Hyperbaric oxygen therapy to improve retinal vein occlusion:
Hyperbaric oxygen therapy is the basic or adjuvant therapeutic method for managing different acute or chronic disorders. Presently, hyperbaric oxygen therapy is used for eye diseases as off-label use. However, many studies have demonstrated its safety and efficacy in the occlusion of retinal artery and retinal vein occlusion. Recent studies also point out its potential benefit in managing blinding diseases. Hyperbaric oxygen therapy is safe as long as the therapy protocols with each segment are less than 120 minutes and the pressure of oxygen less than 3 atmospheres are used.

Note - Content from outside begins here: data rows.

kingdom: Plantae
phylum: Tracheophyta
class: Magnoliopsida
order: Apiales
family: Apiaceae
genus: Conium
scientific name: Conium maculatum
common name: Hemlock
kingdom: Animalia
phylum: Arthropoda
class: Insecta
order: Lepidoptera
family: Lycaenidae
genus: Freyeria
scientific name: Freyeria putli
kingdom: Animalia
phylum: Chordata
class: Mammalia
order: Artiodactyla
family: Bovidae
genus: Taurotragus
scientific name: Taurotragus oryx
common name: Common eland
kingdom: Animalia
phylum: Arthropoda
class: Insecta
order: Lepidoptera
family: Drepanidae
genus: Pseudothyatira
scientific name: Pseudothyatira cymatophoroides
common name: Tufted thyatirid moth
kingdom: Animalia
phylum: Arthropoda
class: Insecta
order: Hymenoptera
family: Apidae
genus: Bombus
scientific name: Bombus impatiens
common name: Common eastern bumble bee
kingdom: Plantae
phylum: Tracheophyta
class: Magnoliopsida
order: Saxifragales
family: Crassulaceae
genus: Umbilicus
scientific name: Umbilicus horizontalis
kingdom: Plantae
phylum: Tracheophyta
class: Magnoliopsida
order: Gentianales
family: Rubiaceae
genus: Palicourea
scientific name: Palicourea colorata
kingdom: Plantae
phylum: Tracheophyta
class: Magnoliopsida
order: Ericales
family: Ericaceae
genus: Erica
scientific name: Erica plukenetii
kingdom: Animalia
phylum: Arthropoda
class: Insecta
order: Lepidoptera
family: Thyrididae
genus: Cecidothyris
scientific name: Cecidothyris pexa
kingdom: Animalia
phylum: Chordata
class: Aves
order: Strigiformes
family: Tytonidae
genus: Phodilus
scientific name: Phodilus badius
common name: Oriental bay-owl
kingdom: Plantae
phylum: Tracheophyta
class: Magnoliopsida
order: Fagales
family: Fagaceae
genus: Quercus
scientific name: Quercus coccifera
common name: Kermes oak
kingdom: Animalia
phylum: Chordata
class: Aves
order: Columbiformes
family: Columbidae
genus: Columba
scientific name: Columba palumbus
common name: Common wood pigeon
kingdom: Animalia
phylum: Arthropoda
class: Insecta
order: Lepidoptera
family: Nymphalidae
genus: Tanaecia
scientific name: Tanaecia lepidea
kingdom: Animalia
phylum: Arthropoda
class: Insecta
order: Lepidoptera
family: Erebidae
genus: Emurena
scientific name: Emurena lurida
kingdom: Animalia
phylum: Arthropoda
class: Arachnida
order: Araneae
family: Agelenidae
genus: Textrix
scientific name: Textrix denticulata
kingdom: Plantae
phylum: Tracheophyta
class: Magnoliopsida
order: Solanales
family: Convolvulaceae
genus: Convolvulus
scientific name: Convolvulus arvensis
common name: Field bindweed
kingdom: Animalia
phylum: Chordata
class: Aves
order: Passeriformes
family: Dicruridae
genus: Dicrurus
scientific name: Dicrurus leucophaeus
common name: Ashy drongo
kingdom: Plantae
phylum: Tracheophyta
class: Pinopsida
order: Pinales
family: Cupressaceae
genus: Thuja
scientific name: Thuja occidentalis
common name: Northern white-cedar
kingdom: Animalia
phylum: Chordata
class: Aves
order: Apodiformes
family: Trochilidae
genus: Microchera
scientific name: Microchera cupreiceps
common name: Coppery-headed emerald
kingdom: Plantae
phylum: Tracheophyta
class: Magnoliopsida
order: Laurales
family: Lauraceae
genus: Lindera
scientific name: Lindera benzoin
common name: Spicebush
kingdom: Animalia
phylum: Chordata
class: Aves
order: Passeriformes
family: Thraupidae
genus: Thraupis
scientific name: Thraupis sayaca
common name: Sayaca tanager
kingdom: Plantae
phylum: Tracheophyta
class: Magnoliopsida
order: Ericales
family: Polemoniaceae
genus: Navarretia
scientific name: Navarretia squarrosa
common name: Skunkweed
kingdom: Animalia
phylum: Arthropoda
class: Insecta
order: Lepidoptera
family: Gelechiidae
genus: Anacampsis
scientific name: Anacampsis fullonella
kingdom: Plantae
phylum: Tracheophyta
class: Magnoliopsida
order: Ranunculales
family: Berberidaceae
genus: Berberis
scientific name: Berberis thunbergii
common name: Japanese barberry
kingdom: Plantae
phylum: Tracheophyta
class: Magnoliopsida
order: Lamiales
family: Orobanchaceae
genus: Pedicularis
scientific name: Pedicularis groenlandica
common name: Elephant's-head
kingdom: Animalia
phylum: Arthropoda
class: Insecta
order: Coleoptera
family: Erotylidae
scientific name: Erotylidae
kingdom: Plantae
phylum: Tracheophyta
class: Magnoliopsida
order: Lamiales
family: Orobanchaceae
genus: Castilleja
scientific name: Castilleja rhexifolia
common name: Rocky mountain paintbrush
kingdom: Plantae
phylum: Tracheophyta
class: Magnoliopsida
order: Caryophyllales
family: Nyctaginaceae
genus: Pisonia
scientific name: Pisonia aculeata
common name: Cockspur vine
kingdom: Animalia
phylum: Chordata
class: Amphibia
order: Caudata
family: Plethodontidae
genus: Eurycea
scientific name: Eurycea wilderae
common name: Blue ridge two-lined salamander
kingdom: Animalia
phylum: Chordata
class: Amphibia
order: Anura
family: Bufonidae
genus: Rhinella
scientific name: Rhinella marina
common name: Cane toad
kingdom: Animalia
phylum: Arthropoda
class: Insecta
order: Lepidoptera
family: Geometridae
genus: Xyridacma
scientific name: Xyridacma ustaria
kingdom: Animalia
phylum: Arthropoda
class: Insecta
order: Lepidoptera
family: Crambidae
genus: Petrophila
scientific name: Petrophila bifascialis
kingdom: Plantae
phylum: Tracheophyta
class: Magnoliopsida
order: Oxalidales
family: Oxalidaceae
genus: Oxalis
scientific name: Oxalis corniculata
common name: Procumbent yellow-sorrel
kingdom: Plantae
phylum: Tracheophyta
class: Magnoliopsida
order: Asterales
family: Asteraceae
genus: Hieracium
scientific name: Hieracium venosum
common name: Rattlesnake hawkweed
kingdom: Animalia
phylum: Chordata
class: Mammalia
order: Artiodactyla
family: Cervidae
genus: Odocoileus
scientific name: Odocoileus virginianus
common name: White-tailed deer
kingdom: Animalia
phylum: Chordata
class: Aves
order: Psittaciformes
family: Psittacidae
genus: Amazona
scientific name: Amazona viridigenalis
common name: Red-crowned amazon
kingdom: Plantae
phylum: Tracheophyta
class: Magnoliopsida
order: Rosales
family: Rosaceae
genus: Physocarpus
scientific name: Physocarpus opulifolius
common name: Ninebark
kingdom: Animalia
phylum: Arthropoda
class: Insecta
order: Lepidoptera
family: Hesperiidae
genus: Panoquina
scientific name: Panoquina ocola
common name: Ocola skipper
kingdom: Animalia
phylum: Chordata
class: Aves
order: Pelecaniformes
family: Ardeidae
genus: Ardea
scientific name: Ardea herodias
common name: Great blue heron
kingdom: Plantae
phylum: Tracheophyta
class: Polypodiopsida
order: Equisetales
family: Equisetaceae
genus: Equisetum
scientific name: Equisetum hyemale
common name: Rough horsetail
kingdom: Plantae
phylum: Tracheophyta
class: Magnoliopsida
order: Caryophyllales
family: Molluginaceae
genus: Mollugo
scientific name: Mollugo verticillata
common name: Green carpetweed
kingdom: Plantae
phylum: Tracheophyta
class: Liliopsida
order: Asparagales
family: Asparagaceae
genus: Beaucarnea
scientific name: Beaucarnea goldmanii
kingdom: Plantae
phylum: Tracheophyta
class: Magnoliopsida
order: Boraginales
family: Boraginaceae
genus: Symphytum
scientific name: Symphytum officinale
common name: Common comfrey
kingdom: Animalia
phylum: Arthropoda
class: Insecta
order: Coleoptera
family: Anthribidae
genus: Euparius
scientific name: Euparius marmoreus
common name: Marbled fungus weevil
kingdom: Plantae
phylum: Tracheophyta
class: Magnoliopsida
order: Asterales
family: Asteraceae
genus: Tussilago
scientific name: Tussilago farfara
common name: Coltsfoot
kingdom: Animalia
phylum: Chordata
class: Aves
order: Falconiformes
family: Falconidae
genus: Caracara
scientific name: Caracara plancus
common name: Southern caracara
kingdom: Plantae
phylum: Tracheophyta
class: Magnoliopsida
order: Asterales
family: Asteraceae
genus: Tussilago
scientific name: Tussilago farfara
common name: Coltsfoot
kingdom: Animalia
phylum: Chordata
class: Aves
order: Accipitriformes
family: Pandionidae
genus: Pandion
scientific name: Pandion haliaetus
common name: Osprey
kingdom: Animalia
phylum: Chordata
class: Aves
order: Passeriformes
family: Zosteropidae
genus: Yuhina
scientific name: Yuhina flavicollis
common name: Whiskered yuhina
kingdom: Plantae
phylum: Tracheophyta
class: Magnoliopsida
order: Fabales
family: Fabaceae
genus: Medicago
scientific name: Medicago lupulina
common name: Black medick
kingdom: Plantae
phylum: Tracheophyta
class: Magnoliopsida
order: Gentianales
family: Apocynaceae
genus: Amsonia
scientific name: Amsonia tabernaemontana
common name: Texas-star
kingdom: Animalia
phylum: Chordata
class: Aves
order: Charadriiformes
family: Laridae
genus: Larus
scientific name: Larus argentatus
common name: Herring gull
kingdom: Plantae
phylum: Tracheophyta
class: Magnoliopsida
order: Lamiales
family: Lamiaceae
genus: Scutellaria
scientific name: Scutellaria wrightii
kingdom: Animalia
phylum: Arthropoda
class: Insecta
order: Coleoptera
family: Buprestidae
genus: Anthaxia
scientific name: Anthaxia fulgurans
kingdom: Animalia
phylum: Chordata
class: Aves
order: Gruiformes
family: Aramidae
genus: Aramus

Hyperbaric oxygen therapy to decrease binding of CO to Hb:
The capacity of binding of carbon monoxide to haemoglobin is 200 folds higher than oxygen, so carbon monoxide poisoning results in decreased binding of oxygen to haemoglobin, creating a hypoxic condition for tissues. Hyperbaric oxygen therapy provides substituted oxygen dissolved in blood plasma. HBOT dissociates the carbon monoxide from myoglobin and haemoglobin. After carbon monoxide poisoning, a person feels unconscious and has headaches, pulmonary oedema, and neurological abnormalities. When given at 2 to 3 ATA through early intervention, hyperbaric oxygen therapy can manage the symptoms of carbon monoxide poisoning.
Effect of HBOT on the blood circulation of muscles and tendons:
The results of a study indicate that the inflow of blood to the muscles and tendons is increased while using hyperbaric oxygen therapy, thus causing an increased oxygen saturation of the tendons. Furthermore, the inflow of blood to the muscle and metabolism, which is oxygen consumption, is enhanced during hyperbaric oxygen therapy. This is because there is a difference between the muscle and tendons’ morphology and anatomy.